OK, OK, certainly not yet.  I'll give him a couple years, or maybe longer.

Seriously, will he, when the right age comes, be interested at all?  Will he find it intriguing that he had a great-great grand-uncle who served with the Liberation Forces during World War II?  Or how about the fact that his 4th great-grandfather Hiram Bell survived all four years of the Civil War and lived to old age?  What about his I've lost count of how many "greats" grandfather Silas Purdy, who was a Captain in the Revolutionary War?

Or will he take one look at me and wonder if all Civil War reenactors back in the 1990's were "Tubby Bearded Guys" just like grandpa?  (Sorry, couldn't help myself). Well, his mother, my daughter, reenacted, so I guess there were some good looking dames playing civilians, at least!

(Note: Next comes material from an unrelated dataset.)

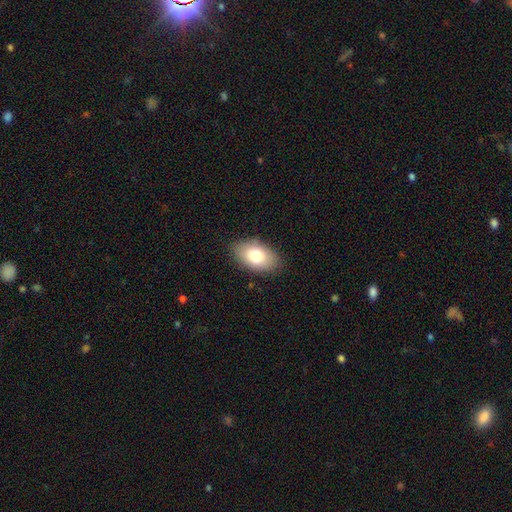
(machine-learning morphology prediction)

Why, you ask, why am I wondering this?

I wonder because of the loss of interest in our American heritage.  We "history nuts" tend to forget that not everyone is interested in things like the Civil War, places like Williamsburg and Shiloh, and people like Nathan Bedford Forrest and William T. Sherman and Thomas Jefferson and John Adams.

Don't believe me?  Walk into most public school history classes and see for yourself.  Maybe worse, walk into a UNIVERSITY history class and witness the disinterest first-hand!  Read the studies yourself - the data is out there and certainly frightening.  We've, as a nation, contracted one serious bad case of "heritage amnesia," for lack of a better way to put it.  Don't believe me - look it up for yourself.

Even as a teacher, I still wonder why so few care!  I have no answers.

I promised not to rant, so I won't.  Just remember, however, we, the history lovers, are trying hard, very hard, to keep out heritage alive one way or another.  We go beyond attending the Memorial Day parades and ceremonies (which we should do).  We feel a deeper passion, a reverence, for our ancestors and heritage that goes beyond getting all misty eyed when hearing Lee Greenwood sing "God Bless the USA."  It's more than hanging a flag out on July 4th.

I know you reenactors FEEL what I am saying.

So I'm going to try to pass it on to this young fellow.  But I'm less and less confident that it will "take."  Maybe, maybe not.  My daughters seemed to "get it" growing up.  My 9 year old says "cool" but still doesn't seem to grasp the concept (too young still)?  Probably.

But again, I'm going to try, and try hard.  If I used to be willing to put on wool clothes in 90 degree heat for a weekend to try and help hundreds of strangers "to never forget," it's the least I owe my grandson, and Hiram Bell…

 

POSTSCRIPT FROM JONAH BEGONE: I share Jeff’s concern about the rising generation. One of my many interests is genealogy; nobody else in my family seems to be willing to do it. But that’s okay. I do the research, simply put, because I have to. The puzzle of who I am and where I came from compels me to spend long hours on ancestry.com, rootsweb.com and familysearch.com. I am happy to state that where I had a knowledge base of about zero when I was a kid – I never even met my grandparents – I now have many of my family’s lines on both sides documented back to the 1600’s and further. Even better, it’s all neatly packaged on a software program along with links to scanned photographs and documents. And I can have the computer quickly tell me what the relationships are. It’s a priceless heritage I can leave to my children, and my children’s children. But… will they care?

My son seems somewhat interested, but I can tell that the information isn’t as essential to him at this point in his life as it is to me. My daughters are somewhat less interested. Telling them that they are tenth cousins to Madonna and Celine Dion (sad, but true) only partially piques their interest. But that’s all right; I think that they’ll only fully realize what I’ve accomplished later in their lives, when they have children of their own and wonder about the rising generation as Jeff and I have done.